Input records =
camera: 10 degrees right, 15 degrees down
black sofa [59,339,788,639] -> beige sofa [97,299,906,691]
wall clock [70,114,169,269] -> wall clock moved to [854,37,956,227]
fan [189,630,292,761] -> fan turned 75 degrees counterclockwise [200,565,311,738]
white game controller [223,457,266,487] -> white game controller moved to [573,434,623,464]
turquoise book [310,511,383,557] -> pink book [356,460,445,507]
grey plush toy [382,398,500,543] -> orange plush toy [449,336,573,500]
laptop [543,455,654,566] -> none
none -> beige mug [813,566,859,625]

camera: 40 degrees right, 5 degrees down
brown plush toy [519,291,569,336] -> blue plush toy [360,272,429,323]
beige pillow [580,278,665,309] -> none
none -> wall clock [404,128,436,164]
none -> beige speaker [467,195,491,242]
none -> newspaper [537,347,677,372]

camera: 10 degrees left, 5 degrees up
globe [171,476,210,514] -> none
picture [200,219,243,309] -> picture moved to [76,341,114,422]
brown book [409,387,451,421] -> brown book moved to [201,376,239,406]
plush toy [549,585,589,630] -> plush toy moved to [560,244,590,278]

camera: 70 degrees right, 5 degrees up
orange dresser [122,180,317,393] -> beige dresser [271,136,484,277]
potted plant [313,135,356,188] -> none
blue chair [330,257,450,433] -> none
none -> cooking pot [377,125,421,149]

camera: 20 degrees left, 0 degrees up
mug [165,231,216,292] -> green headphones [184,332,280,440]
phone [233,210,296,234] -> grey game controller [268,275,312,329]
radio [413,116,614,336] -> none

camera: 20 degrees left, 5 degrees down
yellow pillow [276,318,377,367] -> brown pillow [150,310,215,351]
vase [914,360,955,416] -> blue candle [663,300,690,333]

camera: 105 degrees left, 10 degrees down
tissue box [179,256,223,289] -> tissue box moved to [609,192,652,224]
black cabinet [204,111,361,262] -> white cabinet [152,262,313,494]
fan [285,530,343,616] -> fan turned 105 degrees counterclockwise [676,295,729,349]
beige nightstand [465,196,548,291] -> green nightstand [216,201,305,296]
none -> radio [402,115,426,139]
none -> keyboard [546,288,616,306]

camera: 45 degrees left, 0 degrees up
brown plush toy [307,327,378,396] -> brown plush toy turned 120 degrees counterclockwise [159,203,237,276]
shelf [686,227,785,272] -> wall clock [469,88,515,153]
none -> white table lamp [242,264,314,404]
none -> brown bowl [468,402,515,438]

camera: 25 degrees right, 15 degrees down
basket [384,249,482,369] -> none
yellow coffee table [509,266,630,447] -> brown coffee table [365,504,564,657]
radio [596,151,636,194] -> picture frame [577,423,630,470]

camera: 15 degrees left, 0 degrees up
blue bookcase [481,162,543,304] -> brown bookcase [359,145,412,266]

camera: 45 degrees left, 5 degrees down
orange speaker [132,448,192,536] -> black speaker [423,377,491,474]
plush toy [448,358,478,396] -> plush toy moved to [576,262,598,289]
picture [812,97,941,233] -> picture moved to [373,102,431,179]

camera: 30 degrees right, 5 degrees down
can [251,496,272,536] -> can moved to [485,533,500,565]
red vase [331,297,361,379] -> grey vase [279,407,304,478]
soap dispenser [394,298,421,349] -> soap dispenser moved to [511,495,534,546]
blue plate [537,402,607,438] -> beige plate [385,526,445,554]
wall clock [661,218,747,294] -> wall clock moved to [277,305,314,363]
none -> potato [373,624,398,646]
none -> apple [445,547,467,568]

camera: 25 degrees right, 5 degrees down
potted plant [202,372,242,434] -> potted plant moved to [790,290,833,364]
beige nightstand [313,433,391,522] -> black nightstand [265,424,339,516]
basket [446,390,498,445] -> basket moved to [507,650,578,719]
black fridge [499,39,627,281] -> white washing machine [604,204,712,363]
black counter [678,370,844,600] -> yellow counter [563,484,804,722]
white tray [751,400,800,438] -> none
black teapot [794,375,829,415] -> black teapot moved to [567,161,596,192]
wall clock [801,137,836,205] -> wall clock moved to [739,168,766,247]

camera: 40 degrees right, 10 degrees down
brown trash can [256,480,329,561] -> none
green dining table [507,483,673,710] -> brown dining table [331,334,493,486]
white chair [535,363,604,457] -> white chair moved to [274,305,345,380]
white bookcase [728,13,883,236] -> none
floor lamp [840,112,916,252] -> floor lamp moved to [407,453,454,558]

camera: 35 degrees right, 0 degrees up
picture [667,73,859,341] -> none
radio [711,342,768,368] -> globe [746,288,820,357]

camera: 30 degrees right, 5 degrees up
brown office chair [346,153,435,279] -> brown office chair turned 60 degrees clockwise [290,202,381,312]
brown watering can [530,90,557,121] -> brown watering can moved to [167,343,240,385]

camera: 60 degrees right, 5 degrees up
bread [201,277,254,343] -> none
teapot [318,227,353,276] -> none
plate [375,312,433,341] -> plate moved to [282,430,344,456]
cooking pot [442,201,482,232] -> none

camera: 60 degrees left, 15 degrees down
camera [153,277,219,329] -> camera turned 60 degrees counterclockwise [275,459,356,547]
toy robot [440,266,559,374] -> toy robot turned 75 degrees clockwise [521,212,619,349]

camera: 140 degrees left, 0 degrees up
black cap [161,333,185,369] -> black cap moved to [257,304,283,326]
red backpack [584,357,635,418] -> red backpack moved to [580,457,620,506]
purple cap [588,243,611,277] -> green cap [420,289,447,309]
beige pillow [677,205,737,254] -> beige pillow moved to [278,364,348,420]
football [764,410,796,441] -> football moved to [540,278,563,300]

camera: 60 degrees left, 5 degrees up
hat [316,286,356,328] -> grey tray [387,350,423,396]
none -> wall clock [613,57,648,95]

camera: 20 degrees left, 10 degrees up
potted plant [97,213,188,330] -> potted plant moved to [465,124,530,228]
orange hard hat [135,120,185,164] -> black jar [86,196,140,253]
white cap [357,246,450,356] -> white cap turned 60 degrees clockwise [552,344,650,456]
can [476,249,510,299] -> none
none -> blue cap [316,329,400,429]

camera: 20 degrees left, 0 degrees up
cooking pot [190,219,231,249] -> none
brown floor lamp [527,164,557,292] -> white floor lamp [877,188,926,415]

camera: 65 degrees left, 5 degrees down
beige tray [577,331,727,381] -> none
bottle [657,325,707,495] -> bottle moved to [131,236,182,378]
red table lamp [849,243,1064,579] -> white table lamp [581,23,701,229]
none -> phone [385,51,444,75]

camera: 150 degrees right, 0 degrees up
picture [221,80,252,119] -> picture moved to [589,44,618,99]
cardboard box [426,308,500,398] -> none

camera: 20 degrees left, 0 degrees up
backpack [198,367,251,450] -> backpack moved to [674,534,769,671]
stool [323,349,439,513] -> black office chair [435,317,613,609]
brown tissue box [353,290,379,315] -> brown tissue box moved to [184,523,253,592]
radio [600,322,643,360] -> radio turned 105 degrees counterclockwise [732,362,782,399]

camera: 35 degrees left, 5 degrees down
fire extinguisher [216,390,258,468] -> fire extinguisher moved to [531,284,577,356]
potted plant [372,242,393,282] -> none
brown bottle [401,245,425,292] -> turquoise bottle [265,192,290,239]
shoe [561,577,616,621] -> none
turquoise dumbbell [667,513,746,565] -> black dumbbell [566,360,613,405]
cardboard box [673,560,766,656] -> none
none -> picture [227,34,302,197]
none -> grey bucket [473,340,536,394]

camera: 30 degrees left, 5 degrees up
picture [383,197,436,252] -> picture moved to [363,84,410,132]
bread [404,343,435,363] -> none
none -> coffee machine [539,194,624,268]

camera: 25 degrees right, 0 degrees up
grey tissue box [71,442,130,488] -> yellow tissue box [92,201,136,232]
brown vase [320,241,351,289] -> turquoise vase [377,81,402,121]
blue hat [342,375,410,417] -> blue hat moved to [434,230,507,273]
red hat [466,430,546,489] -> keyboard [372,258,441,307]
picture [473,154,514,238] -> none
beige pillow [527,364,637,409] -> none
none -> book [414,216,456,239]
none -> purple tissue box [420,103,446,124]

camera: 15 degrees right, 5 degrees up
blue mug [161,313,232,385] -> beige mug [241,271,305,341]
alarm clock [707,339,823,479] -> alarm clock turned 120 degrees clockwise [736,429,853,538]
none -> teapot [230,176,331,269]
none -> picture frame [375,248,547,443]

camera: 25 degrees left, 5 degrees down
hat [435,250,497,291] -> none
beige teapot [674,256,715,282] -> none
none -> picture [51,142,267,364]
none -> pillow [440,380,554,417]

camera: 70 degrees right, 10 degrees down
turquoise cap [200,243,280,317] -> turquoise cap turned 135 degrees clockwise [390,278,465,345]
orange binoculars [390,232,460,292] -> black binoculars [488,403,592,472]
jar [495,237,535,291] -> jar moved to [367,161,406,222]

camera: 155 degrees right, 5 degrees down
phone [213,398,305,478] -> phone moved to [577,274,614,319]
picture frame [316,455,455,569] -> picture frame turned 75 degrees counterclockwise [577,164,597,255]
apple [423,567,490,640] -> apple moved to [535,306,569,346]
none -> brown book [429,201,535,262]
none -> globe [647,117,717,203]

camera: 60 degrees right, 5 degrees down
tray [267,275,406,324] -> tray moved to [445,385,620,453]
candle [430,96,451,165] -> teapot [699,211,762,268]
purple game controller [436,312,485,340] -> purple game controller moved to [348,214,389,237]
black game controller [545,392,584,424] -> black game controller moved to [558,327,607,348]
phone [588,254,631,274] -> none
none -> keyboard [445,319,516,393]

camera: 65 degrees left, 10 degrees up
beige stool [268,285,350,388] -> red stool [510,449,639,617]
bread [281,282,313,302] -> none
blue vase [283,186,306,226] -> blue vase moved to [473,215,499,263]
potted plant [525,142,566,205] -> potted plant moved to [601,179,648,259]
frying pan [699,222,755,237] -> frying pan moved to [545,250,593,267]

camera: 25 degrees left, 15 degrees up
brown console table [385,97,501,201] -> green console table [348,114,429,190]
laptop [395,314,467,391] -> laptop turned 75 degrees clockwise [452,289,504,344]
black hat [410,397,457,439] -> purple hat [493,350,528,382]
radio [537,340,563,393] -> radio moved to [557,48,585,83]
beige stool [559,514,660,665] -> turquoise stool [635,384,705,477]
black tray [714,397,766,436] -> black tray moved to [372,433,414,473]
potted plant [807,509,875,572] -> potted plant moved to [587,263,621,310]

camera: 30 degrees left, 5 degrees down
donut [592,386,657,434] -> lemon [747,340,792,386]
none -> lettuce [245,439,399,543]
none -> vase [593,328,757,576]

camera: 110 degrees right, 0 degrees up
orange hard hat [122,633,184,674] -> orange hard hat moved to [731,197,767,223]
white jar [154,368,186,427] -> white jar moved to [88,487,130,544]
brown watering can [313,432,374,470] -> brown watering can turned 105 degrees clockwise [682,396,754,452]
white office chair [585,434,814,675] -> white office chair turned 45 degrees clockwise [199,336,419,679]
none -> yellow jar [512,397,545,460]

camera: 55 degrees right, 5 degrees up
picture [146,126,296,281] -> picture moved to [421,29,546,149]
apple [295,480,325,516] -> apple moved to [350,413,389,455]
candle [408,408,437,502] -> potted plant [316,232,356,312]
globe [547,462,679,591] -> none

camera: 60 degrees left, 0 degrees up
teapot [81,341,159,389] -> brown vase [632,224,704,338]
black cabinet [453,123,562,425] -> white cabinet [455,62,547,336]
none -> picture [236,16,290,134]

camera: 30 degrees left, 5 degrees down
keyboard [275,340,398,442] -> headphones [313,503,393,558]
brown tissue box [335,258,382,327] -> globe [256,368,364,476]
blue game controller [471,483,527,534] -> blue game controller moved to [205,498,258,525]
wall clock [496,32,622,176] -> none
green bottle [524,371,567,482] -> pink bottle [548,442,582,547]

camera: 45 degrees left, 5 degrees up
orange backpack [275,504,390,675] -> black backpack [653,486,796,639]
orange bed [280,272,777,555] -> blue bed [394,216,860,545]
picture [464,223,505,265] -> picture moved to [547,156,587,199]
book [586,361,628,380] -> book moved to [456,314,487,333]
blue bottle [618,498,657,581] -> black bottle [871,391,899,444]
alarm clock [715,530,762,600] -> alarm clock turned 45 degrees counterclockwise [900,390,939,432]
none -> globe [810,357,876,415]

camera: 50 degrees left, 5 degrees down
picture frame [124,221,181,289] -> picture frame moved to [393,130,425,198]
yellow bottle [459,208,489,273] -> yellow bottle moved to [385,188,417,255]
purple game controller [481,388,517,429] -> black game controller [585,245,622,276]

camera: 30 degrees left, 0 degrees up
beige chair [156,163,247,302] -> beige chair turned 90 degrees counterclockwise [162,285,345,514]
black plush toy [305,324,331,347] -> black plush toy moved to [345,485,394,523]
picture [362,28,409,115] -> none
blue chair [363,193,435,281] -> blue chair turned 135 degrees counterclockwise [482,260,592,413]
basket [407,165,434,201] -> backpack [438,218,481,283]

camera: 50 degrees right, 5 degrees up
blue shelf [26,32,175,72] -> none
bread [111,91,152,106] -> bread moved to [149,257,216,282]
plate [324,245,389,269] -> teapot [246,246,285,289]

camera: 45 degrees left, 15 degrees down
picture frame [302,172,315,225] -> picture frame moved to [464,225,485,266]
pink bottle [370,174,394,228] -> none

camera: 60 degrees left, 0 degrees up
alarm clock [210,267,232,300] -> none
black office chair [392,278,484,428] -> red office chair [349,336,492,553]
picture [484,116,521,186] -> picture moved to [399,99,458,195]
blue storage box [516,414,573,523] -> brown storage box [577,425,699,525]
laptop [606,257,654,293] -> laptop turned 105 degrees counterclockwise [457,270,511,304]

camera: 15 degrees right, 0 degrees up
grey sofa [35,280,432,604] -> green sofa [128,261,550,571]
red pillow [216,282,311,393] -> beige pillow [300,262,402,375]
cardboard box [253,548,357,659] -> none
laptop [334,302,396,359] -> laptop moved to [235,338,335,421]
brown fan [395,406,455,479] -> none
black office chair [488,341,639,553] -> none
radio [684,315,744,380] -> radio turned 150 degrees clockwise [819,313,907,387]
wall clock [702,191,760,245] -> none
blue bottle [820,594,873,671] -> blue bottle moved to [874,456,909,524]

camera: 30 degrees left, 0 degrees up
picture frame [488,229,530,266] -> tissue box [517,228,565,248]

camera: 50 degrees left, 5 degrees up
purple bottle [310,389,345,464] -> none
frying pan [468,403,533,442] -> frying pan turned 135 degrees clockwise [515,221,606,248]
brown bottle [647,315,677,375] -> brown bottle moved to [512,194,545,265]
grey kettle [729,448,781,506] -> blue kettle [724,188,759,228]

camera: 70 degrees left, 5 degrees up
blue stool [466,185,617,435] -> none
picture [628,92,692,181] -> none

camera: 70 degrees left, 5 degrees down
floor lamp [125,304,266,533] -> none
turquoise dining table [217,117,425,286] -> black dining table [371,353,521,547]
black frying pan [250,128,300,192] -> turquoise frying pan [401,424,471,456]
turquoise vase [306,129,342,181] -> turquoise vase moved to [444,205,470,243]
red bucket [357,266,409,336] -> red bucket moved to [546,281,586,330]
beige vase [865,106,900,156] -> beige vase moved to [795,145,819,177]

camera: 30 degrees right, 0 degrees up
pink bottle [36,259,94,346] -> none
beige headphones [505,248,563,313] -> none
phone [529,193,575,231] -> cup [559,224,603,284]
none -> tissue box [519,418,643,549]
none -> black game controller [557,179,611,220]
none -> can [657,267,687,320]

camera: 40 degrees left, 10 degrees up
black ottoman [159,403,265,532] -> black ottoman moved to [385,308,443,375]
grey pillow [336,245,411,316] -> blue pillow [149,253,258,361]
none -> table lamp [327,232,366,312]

Exercise requirements = Print again the lines of the entries above that fall between the line holding "beige nightstand [313,433,391,522]" and the line holding "camera: 40 degrees right, 10 degrees down", inclusive, exactly as they stand.

Written answer =
beige nightstand [313,433,391,522] -> black nightstand [265,424,339,516]
basket [446,390,498,445] -> basket moved to [507,650,578,719]
black fridge [499,39,627,281] -> white washing machine [604,204,712,363]
black counter [678,370,844,600] -> yellow counter [563,484,804,722]
white tray [751,400,800,438] -> none
black teapot [794,375,829,415] -> black teapot moved to [567,161,596,192]
wall clock [801,137,836,205] -> wall clock moved to [739,168,766,247]

camera: 40 degrees right, 10 degrees down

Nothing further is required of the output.